Cherry Frangipane Tart - taken from the Three Clever Sisters Blog
1c + 2T all purpose flour (5⅓ ounces)
¼c + 1T (1.25 ounces) powdered sugar (this is the same as 5T)
scant ¼ t salt
9 T cold, unsalted butter, in ½” dice (4.5 ounces)
12 ounces of fresh cherries, pitted
7 ounces almond paste
½ stick unsalted butter, softened
3 tablespoons sugar
⅛ teaspoon pure almond extract
½ teaspoon salt
2 large eggs
3 tablespoons all-purpose flour
To make the crust: stir together the flour, sugar and salt into a large bowl. Add the butter cubes and rub with your fingertips until no large butter chunks remain and the mixture begins to clump together.
Dump into a 10” tart pan with a removable bottom and press as evenly as possible up the sides and into the bottom of the pan. Use the sides of your palm to help press up the sides of the pan. Freeze the crust until firm while you preheat the oven, at least 15 minutes.
Position a rack in the lower third of the oven and preheat to 350F. Bake the frozen crust until it is just beginning to turn golden around the edges, about 20 minutes. Let the shell cool off a bit before filling.
Pit the cherries and set aside. Beat almond paste, butter, sugar, extract, and salt in a bowl with an electric mixer at medium speed 3 minutes. Make sure there are no lumps. Add eggs 1 at a time, beating well after each addition, then beat in flour.
Spread the frangipane filling in the partially baked shell. Arrange the pitted cherries over the filling. Bake until puffed and golden, 30 to 40 minutes. Transfer the tart to a rack to cool for at least 20 minutes.
Cut into wedges, and serve warm or at room temperature.
Foodie Notes: I can't remember how I ended up with so many cherries, but I remember they were in season and delicious so I decided I needed to make something with them. I thought I was going to make some sort of cherry jam, and then I came across this recipe for a cherry frangipane tart that used almond paste in the filling. I had recently purchased a can of almond paste at the grocery store, curious what it tasted like. I thought I would be killing 2 ingredients in one recipe.
The only flaw in my brilliant plan to feed my sweet tooth was I did not own a cherry pitter. I immediately took to Facebook and Twitter, asking my friends what they used to pit their cherries. I had suggestions of poking a single chopstick through the center, I was told to use the end of a paper clip or the metal tip of a pastry bag to push the pit out the other side. I decided to try them all . . .one at a time I wielded each make-shift cherry pitter attempting to see which one worked the best with my left-handedness.

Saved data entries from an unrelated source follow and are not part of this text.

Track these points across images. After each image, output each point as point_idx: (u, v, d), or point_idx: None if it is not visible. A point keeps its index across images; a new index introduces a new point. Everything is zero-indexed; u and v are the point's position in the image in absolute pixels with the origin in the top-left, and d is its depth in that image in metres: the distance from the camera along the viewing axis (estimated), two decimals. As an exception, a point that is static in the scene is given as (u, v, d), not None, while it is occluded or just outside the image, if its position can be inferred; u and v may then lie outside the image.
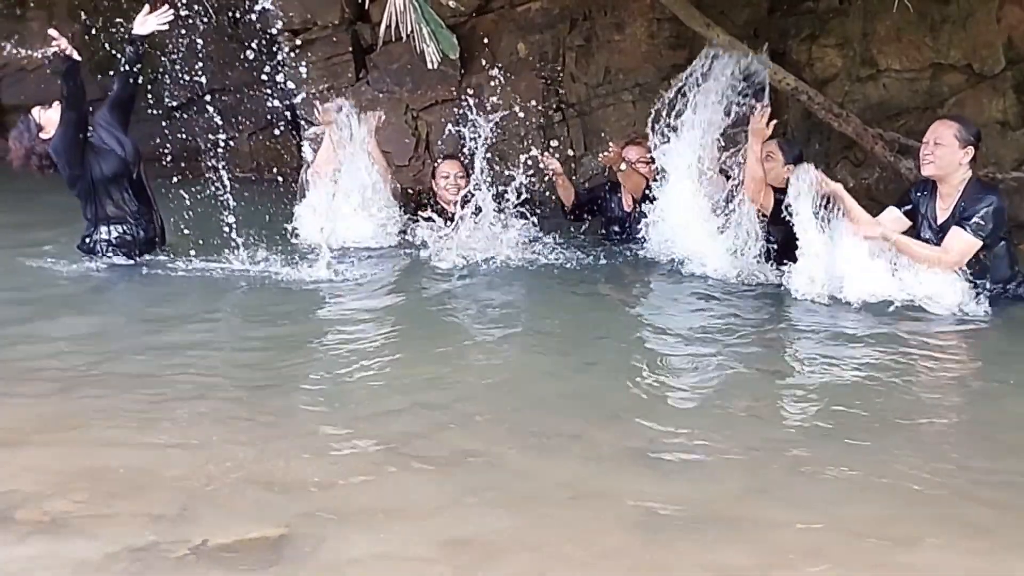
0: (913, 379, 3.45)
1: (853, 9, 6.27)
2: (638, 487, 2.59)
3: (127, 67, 5.10)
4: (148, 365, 3.58)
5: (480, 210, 5.37)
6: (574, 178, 6.57)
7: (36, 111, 5.06)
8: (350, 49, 7.38)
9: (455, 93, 7.04)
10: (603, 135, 6.74)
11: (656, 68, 6.61)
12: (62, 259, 4.98)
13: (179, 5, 5.16)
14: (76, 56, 4.67)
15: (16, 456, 2.77)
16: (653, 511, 2.44)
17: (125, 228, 5.06)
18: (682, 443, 2.87)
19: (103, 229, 5.05)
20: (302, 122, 7.59)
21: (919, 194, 4.43)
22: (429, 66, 5.27)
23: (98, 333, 3.95)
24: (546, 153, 5.65)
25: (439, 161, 6.23)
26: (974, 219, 4.15)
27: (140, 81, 5.22)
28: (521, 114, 6.29)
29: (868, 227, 4.23)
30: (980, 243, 4.15)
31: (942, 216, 4.31)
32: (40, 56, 4.84)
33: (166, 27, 5.12)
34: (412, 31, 5.08)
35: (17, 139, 5.04)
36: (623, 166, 5.34)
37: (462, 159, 5.90)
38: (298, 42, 7.39)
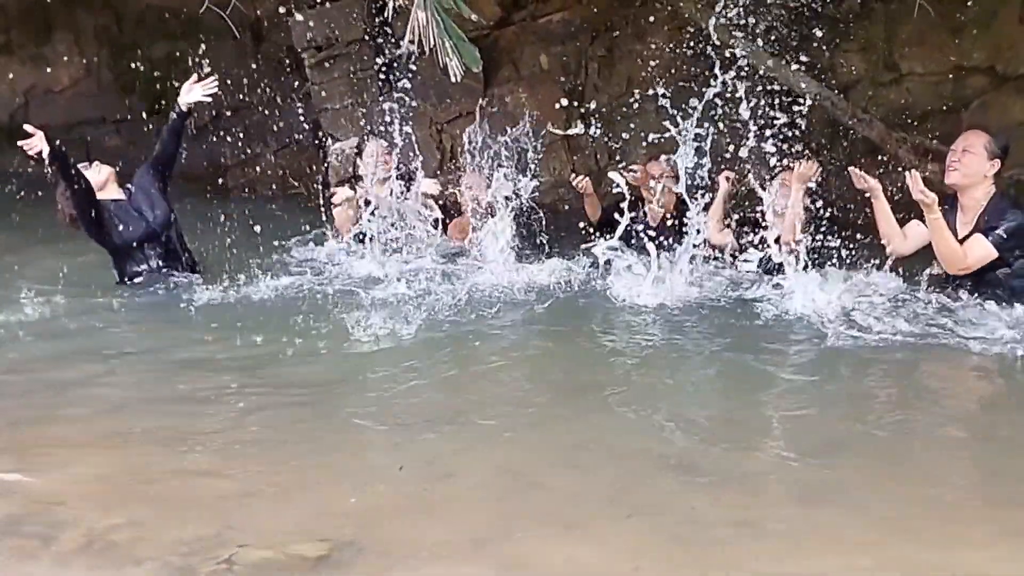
0: (940, 393, 3.46)
1: (875, 14, 6.28)
2: (679, 500, 2.60)
3: (170, 132, 5.15)
4: (184, 387, 3.60)
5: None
6: (600, 187, 6.59)
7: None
8: (373, 64, 7.44)
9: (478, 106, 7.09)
10: (627, 145, 6.77)
11: (677, 76, 6.63)
12: (99, 285, 5.01)
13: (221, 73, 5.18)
14: (46, 155, 4.66)
15: (56, 480, 2.80)
16: (698, 523, 2.46)
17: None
18: (717, 456, 2.88)
19: (127, 283, 5.13)
20: (327, 138, 7.67)
21: (940, 208, 4.35)
22: (452, 80, 5.31)
23: (135, 358, 3.97)
24: (577, 174, 5.70)
25: (463, 174, 6.31)
26: (997, 231, 4.13)
27: (182, 146, 5.24)
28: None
29: (925, 194, 4.07)
30: (996, 254, 4.12)
31: (963, 230, 4.25)
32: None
33: (209, 99, 5.15)
34: (435, 45, 5.11)
35: (58, 196, 5.09)
36: (651, 183, 5.36)
37: (484, 171, 5.98)
38: (322, 58, 7.46)
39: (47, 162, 4.71)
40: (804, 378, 3.49)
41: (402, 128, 5.97)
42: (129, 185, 5.18)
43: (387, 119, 6.16)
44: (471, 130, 5.80)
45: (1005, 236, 4.11)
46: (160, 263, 5.11)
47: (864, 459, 2.83)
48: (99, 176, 5.10)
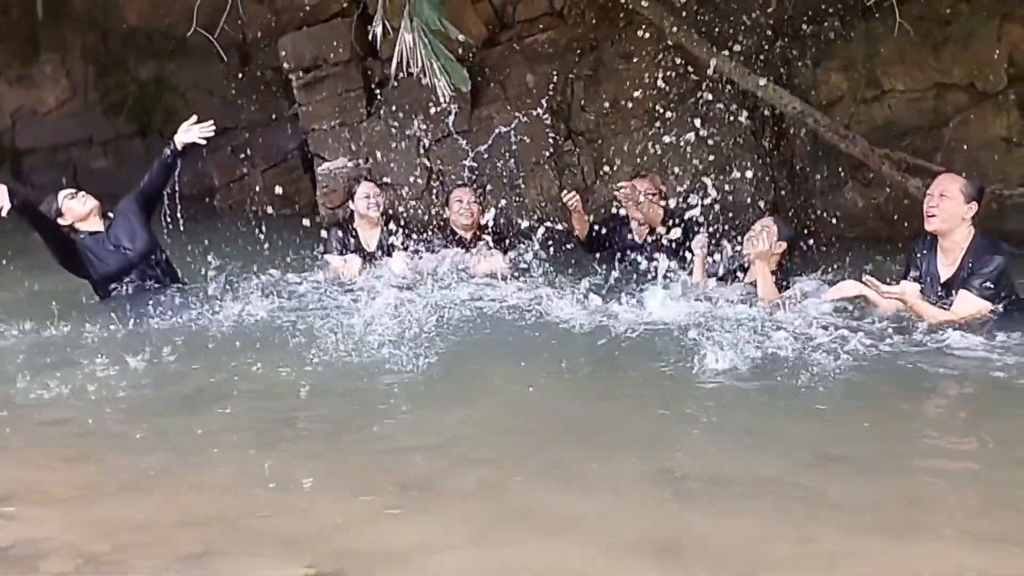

The chopsticks missed the pit entirely and just kept going out the other side of the cherry. I was then left to just stick my finger up in the hole and digging the pit out by hand, basically destroying the shape of the cherry. I ended up with cherry slivers. The paper clip was no good from the start. Too little and flimsy, the cherry pit just laughed as the paperclip was inserted into the center and then began calling for the pit to jump in the loop to be removed. The pit was having none of that nonsense. The pastry tip might have been the best idea of all, but I had no metal pastry bag tips in my kitchen.
I ended up finding the perfect tool was a bottle opener. Not the end that opened bottles, but the silver loop located at the opposite end that was used to hang it up on a peg. It was the right size to snag a cherry pit, made of sturdy enough metal to get in there and snag it and pull it out the same end without puncturing it all the way through. With my tool selected . . . the messy work began. I ended up with blood red cherry juice all over my t-shirt, the cutting board, the paper towels and I stained my hands red. I had the blood of that fruit all over my hands. I could not deny that it was me who did the deed.
Once the fruit was pitted, the rest was a piece of cake, or . . .uh . . . tart, if you will. I did add a little crystalized ginger into the dough for my tart to give it a little kick. I am not a fan of pie or tart crust. To me it doesn't taste like anything except fat and flour, so I always try to kick it up with spices, salt or a spinkling of sugar. It gave the crust a really nice spicy undertones.
Almond Paste, which apparently is quite easy to make yourself, turned out to taste like ground almonds and honey. It reminded me of marzipan in both taste and texture. Blended with sugar and eggs it made the filling nutty and sweet . . .and there is just something about the classic combination of almond and cherries. They go together perfectly . . .they compliment each other . . .like dark chocolate and orange.
When I placed the cherries into the filling I took care to make sure that the open end of each cherry was placed in the tart face down, so the smooth pretty side was left sticking out. Just made for a prettier presentation. I also sprinkled a little raw sugar over the top of the whole thing when it came hot out of the oven for a little extra crunch and sweetness.
I ate this for breakfast every day with a cup of coffee for almost a week before I needed a bowl of cereal.
Get creative with the fruit you use in this tart . . .a month later I made this same tart with green apples that came from an apple tree in my girlfriends front yard in Boston with delicious results.